- Dołączył: 2011-04-25
- Miasto: Płock
- Liczba postów: 227
11 listopada 2012, 17:35
Od jutra do 24.12 będzie dokładnie 6 tygodni. Kto chętny na dołączenie do wyzwania?
6 tygodni bez słodyczy, to znaczy zero batoników, cukierków, ciasteczek, chrupków, czekolady i wszystkiego co najbardziej smakuje
a ja dodatkowo staram się usuwać cukier z herbaty, nie pić słodkich napojów, które wymieniam na wodę. Zaczęłam już wczoraj, ale w grupie raźniej więc postanowiłam przyjść tu
Nie przejdę na dietę montignaca, bo nadal mieszkam z rodzicami i obowiązuje mnie odgórne menu
poza tym w moim przypadku jakiekolwiek próby dietowe kończą się fiaskiem, dlatego tym razem zaczynam od innej strony :)
Jeśli chodzi o ustępstwa to wciąż czeka na mnie tabliczka gorzkiej czekolady :) polubiłam ostatnio i nie zamierzam jej nikomu oddawać! Wobec czego muszę sobie pozwolić na jedną kostkę dziennie - taka wieczorna nagroda za cały dzień bez słodyczy :)
kto chętny? :)
- Dołączył: 2011-04-25
- Miasto: Płock
- Liczba postów: 227
13 listopada 2012, 11:37
a ja dziś się pokusiłam na minikostkę czekolady w szkole... no trudno :)
13 listopada 2012, 15:51
U mnie cieńko :( Wczoraj na wieczór rzuciłam się na milkę crispello, a przedtem kilka żelków...Dzisiaj póki co się trzymam, ale znów boję się wieczoru, najgorsza pora dnia!

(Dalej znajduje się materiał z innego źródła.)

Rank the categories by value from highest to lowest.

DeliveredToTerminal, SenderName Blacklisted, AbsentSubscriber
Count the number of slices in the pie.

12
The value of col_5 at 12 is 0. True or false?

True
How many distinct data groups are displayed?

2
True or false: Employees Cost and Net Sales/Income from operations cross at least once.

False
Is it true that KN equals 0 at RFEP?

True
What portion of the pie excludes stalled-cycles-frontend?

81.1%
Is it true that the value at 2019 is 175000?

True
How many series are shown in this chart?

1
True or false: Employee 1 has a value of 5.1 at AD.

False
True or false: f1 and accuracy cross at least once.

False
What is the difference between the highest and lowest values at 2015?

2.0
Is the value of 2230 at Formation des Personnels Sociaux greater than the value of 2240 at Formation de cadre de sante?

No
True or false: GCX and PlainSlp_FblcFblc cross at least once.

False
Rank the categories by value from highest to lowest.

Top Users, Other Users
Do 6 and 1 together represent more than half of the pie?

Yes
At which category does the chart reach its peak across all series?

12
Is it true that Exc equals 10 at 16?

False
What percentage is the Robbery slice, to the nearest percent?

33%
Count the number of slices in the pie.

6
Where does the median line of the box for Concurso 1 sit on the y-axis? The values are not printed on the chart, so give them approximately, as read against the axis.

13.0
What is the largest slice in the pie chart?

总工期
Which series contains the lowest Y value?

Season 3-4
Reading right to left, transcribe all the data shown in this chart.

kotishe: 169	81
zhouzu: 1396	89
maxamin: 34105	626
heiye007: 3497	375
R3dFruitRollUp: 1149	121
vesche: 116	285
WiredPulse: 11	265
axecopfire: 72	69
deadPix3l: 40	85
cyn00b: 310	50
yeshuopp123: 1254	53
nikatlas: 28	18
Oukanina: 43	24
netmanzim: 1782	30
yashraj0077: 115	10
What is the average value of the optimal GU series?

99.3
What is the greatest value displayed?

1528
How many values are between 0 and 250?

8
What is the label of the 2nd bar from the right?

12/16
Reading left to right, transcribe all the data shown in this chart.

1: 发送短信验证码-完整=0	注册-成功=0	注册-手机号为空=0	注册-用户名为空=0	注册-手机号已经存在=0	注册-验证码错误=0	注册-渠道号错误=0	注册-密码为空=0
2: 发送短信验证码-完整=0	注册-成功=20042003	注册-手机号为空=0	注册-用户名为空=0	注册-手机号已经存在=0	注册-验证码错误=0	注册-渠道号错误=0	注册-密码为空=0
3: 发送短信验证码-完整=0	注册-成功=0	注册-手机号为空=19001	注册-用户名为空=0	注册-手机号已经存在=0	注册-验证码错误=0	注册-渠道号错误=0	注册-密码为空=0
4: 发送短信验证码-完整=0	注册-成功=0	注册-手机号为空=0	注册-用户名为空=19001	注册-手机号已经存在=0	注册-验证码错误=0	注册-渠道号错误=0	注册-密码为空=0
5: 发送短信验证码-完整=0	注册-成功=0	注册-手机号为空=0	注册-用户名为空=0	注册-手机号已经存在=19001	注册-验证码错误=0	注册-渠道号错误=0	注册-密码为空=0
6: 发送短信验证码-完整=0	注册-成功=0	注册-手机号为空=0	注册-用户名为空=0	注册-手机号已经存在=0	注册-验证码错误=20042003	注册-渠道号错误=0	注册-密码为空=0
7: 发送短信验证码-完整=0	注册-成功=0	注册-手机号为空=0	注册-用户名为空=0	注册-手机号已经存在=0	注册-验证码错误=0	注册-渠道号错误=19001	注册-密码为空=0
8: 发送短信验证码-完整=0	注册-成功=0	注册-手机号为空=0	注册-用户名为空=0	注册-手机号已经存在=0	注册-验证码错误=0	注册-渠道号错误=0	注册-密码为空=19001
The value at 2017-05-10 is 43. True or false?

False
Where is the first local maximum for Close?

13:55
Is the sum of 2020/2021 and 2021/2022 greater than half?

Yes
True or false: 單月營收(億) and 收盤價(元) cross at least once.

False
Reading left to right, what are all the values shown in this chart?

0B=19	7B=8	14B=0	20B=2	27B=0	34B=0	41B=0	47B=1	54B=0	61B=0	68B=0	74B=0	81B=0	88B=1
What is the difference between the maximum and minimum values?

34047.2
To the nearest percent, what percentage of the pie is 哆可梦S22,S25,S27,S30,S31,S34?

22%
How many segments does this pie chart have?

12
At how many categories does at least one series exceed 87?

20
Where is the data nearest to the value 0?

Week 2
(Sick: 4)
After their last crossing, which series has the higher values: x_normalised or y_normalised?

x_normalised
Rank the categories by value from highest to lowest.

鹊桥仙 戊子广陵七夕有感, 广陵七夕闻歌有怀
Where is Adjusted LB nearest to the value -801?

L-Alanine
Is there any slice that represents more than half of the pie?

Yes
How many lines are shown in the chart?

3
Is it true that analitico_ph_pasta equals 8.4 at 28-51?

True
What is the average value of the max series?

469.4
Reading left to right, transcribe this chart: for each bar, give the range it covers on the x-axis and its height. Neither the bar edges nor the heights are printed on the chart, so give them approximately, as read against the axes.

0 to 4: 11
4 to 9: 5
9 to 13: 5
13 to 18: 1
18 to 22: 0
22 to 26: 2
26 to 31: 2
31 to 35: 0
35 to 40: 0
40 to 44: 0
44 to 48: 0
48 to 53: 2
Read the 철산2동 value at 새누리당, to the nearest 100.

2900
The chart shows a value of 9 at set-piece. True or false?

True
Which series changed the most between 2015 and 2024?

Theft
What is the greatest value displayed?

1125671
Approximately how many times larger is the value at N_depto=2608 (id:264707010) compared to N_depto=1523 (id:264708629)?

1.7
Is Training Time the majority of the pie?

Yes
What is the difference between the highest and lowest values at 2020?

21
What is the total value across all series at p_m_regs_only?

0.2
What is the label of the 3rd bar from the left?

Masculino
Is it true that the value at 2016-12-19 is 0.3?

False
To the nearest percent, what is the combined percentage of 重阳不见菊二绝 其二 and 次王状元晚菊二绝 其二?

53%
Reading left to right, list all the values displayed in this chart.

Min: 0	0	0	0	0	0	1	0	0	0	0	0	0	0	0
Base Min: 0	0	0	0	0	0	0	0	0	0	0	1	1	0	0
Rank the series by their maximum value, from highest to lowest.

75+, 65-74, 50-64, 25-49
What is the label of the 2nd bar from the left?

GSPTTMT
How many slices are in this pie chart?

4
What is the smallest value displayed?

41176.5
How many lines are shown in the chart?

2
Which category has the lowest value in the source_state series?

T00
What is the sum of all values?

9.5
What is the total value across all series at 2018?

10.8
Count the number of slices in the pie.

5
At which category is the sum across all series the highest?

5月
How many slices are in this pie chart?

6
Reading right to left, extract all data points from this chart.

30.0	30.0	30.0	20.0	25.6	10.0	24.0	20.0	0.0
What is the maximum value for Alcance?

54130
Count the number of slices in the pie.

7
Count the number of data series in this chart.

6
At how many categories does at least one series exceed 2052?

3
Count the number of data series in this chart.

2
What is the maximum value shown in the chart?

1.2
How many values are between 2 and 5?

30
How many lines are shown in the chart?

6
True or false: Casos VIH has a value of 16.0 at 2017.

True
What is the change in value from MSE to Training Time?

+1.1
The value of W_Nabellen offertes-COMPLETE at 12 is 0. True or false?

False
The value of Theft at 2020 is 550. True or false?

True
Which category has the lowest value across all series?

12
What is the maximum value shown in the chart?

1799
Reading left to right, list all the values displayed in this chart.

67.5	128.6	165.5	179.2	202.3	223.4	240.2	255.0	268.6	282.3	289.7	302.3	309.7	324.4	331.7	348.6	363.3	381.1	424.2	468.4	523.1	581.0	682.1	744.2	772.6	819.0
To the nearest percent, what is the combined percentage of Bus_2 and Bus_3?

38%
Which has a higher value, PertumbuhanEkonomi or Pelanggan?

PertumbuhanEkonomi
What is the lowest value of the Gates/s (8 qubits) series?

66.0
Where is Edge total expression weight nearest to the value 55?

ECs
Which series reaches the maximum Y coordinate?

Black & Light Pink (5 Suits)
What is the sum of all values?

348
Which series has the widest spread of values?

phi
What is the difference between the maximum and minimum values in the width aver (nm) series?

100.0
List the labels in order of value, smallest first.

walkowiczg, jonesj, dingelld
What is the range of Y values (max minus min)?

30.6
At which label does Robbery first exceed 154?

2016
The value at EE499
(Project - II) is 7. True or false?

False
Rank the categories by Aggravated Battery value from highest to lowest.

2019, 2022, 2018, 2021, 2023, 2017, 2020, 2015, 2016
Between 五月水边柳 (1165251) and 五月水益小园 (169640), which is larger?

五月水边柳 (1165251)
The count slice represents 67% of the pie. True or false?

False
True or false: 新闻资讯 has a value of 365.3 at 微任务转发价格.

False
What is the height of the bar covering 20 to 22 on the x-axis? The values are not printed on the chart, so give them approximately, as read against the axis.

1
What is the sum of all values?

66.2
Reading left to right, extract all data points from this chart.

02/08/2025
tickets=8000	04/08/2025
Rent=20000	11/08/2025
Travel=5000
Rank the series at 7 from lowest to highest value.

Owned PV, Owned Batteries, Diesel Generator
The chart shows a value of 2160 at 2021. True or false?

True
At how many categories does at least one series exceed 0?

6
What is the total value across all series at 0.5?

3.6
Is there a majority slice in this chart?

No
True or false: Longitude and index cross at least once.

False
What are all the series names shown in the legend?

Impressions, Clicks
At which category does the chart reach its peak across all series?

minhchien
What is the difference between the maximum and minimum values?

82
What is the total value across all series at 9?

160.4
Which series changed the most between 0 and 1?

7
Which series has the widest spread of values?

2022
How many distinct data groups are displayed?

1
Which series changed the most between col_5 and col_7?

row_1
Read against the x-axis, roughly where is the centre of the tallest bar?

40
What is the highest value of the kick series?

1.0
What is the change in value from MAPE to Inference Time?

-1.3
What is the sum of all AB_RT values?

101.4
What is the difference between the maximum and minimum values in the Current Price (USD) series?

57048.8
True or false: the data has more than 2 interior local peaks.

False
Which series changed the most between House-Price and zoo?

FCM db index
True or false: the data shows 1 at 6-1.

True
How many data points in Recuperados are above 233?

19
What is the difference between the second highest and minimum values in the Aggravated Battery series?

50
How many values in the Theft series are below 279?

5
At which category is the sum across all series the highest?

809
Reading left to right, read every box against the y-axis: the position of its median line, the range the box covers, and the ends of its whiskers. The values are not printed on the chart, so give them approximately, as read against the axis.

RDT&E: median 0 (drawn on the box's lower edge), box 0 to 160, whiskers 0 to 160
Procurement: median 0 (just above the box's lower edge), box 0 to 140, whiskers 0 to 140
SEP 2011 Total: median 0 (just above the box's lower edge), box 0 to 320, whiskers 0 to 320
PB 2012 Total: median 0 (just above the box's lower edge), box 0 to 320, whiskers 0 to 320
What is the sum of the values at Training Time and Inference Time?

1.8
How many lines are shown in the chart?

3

Ale znalazłam taki fajny demot :D
http://demotywatory.pl/3967119/Mysl-o-tym-kto-bedzie-cie-nosil-na-rekach
Edytowany przez asdfka 13 listopada 2012, 15:52
- Dołączył: 2009-02-25
- Miasto: Gdynia
- Liczba postów: 173
13 listopada 2012, 17:22
hohoho i już kolejny dzień leci u mnie bez słodyczy, a przez resztę dnia trzymam się z dala od lodówki. Jak Wam idzie?
- Dołączył: 2012-11-04
- Miasto: Rzeka
- Liczba postów: 5316
13 listopada 2012, 17:26
u mnie wczoraj ani dziś 0 słodyczy
- Dołączył: 2011-04-25
- Miasto: Płock
- Liczba postów: 227
13 listopada 2012, 17:56
haha dobry demot :) a ja od czasu kosteczki nic :)
- Dołączył: 2010-02-10
- Miasto: Wyspy Kokosowe
- Liczba postów: 3188
13 listopada 2012, 18:03
u mnie dzisiaj też nic. Ale zjadłabym coś :D
13 listopada 2012, 18:12
u mnie też jak narazie dobrze, teraz lecę na angielski- więc jak wróce to mam nadzieje ze nic mnie nie skusi.
- Dołączył: 2012-11-04
- Miasto: Rzeka
- Liczba postów: 5316
13 listopada 2012, 18:21
dziewczyny niech Was Bóg broni! nie ma nic słodkiego
- Dołączył: 2010-12-09
- Miasto: Gdynia
- Liczba postów: 51
13 listopada 2012, 18:55
Ja wczoraj i (póki co) dziś trzymam się nieźle. Wynika to pewnie z braku czasu aby myśleć na temat słodkości :)
13 listopada 2012, 20:17
Klapa...wiedziałam, że wieczorem wszystko szlag trafi.